GFAP expression in the hippocampus was also significantly reduced in the dorsal hippocampus both at the mRNA (Figure 3F, t10 = 2.500, P < 0.05) and even more robustly at the protein level (Figure 4F, t6 = 4.029, P < 0.01), but not in the ventral hippocampus of SCI rats (Figure 3G and 4G, t10 = 1.474 and t6 = 1.659, P > 0.05).
Figure 6|Western blots analyses of Iba1 protein expression in the amygdala, periaqueductal gray, prefrontal cortex, hypothalamus, thalamus, ventral & dorsal hippocampus of sham-injured (Sham) and spinal cord injury rats.

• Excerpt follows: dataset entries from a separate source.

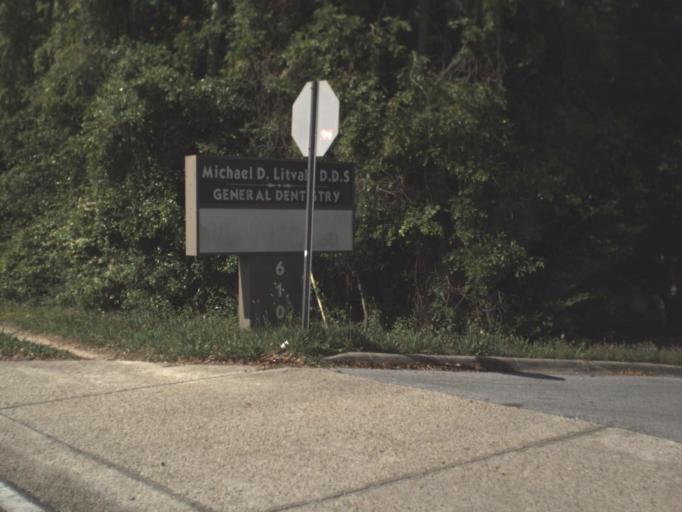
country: US
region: Florida
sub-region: Escambia County
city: Brent
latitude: 30.4846
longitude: -87.2228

24 hours post SCI the mRNA and protein expression of the microglial marker Iba1 were unaffected in the amygdala (Figures 5A and 6A, t10 = 0.514 and t6 = 0.936, P > 0.05); the PAG (Figures 5B and 6B, t10 = 0.186 and t6 = 1.059, P > 0.05); the prefrontal cortex (Figures 5C and 6C; t10 = 1.342 and t6 = 0.216, P > 0.05); the thalamus (Figures 5E and 6E, t10 = 1.148 and t6 = 0.406, P > 0.05) and the hypothalamus (Figures 5D and 6D, t10 = 0.248 and t6 = 0.307, P > 0.05). In contrast, Iba1 mRNA and protein expression levels in the hippocampus were reduced in both the dorsal hippocampus (Figures 5F and 6F, t10 = 2.292 and t6 = 3.739, P < 0.05 and P < 0.01, respectively) and the ventral hippocampus (Figures 5G and 6G, t10 = 2.251 and t6 = 2.453, P < 0.05).